== Explore the material ==
1. In the profile of Alan Cook below, which computer did Cook have for his estimating work?
2. From the profile of Alan Cook below, reproduce word for word the stretch from "If you're ever" through "Leeds City Council.".

CIO profile: Alan Cook

If you're ever building a wall and want to know how many bricks you will need, Alan Cook is your man. He started life as a civil and structural engineer and might still have been one if, in the mid 1980s, he hadn't found himself working for Leeds City Council.

For those with short memories, those were the days when Margaret Thatcher had embarked on a mission to shake up local government. She decided council workforces should compete with the private sector for key tasks such as sweeping the streets or maintaining buildings through a process known as compulsory competitive tendering.

Leeds had set up its own quasi company called CMS Construction and Maintenance Services. It had to bid for council building contracts against private sector rivals. It was Cook's job to handle the estimating, a task which traditionally involved well-chewed pencils and lots of paper.

Cook, however, had a state-of-the-art computer to help him with the task. It was an Apricot Zen 1, which boasted a 640k memory and stored anything beyond that on five-and-a-quarter inch floppy disks. "It was basically just a complicated calculator," he recalls. By today's standards, it was "pretty rudimentary," he agrees.

However, the databases he developed on it were better than many of those of his private sector rivals. Not all competitors had got round to investigating the business-transforming potential of the recently born PC. Even the Apricot meant Cook could process more information, make more calculations and explore more options than rivals with chewed pencils.

[Records from a data source]
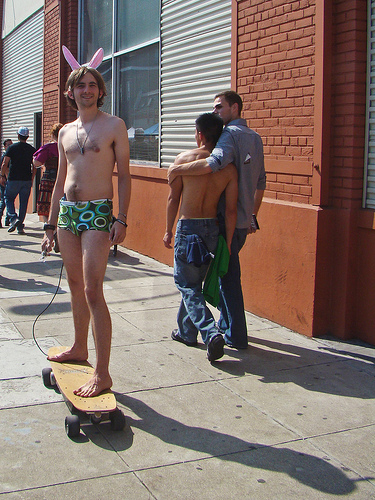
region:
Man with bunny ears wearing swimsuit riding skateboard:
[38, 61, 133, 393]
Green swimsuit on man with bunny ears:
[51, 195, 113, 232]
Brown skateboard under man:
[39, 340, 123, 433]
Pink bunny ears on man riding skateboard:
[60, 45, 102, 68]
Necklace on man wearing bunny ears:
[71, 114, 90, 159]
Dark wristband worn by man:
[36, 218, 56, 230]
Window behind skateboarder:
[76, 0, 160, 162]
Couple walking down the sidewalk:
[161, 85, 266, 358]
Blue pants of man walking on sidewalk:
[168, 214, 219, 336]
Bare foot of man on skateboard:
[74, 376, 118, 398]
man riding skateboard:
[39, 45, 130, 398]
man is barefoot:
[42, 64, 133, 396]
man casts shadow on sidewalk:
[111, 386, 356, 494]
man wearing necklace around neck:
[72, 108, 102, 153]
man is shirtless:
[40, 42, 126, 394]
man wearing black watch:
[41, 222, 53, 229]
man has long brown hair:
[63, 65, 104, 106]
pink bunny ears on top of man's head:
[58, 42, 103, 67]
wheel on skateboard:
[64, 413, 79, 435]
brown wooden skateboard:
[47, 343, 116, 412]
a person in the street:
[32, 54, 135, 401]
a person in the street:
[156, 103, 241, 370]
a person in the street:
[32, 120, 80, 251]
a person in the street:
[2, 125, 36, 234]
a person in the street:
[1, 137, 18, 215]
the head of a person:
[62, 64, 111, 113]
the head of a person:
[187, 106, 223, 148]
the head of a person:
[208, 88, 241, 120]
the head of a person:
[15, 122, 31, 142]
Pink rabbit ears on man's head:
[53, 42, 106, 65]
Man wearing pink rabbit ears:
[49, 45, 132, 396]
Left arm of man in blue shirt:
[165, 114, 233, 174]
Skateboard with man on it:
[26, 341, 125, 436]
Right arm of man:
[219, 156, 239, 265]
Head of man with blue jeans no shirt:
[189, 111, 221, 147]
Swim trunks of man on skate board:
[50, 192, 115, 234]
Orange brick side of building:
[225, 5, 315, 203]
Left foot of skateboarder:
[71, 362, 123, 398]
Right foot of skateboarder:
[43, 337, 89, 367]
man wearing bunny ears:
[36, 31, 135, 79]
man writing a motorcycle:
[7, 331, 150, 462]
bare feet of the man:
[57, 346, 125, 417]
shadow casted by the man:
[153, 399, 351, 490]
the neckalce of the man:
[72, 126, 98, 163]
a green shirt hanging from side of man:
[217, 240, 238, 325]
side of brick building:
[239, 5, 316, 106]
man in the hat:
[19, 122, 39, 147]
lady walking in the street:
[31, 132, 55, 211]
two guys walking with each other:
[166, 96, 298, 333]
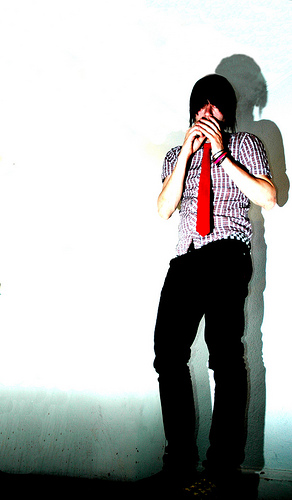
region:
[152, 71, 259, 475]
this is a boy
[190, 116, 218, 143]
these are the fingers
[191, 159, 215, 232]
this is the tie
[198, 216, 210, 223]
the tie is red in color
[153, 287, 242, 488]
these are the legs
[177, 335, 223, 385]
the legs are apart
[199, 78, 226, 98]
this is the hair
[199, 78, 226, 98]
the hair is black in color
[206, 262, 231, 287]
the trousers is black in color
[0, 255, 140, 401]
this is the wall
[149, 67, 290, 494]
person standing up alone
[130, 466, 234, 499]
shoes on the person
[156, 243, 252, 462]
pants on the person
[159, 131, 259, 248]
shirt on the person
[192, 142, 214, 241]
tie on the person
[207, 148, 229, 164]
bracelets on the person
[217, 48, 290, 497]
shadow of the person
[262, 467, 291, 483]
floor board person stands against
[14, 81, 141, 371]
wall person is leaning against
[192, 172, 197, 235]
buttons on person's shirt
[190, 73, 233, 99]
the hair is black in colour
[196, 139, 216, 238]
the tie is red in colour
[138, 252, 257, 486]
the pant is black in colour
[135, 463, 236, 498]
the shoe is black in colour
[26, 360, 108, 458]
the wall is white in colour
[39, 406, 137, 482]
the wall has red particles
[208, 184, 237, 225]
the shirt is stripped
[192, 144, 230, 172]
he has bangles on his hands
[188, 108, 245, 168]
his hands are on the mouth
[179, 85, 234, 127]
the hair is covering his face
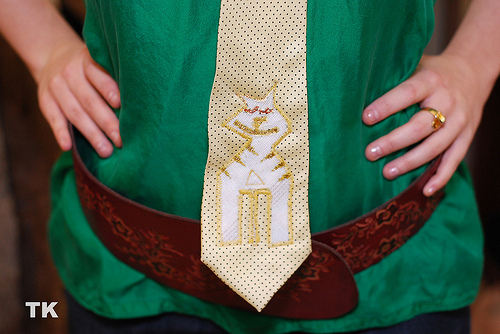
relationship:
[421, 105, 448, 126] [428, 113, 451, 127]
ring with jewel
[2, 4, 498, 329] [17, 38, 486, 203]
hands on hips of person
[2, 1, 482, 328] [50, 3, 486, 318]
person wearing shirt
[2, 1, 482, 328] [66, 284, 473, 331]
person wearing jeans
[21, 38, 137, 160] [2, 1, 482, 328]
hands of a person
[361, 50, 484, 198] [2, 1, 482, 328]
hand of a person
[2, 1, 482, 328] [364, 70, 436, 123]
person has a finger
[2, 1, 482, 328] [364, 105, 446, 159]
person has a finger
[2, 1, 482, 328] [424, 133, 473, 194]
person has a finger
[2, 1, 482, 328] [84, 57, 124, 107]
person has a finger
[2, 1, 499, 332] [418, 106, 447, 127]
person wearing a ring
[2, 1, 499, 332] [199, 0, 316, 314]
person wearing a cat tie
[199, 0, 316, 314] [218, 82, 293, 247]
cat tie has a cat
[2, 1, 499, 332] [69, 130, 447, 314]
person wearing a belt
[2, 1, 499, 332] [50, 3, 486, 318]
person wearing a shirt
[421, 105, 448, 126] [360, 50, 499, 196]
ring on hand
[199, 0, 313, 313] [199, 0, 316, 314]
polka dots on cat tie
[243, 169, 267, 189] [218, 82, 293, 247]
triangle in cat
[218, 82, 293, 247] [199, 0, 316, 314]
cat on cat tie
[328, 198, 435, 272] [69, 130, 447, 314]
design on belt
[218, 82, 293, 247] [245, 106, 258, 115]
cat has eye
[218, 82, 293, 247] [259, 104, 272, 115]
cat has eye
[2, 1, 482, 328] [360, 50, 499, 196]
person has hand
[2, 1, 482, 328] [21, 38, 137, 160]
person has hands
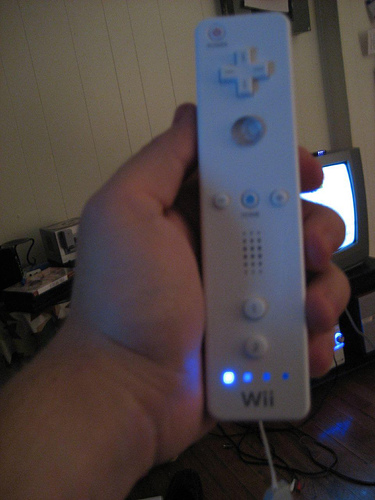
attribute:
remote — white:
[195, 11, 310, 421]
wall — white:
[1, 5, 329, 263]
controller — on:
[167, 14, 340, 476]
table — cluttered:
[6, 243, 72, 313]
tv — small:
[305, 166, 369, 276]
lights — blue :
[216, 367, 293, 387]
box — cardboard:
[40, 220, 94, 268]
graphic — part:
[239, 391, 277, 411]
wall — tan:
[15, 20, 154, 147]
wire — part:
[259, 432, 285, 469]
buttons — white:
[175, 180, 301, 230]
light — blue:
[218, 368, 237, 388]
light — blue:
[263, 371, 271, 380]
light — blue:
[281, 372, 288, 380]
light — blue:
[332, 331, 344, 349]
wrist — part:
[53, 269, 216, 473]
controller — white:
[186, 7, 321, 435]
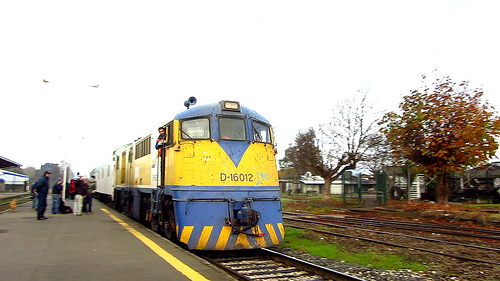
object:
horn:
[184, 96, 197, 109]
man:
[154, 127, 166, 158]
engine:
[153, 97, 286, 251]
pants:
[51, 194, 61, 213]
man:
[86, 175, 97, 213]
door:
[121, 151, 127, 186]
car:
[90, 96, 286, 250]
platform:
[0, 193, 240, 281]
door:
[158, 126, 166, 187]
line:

== Solved problems ==
1. An Apricot Zen 1.

2.
If you're ever building a wall and want to know how many bricks you will need, Alan Cook is your man. He started life as a civil and structural engineer and might still have been one if, in the mid 1980s, he hadn't found himself working for Leeds City Council.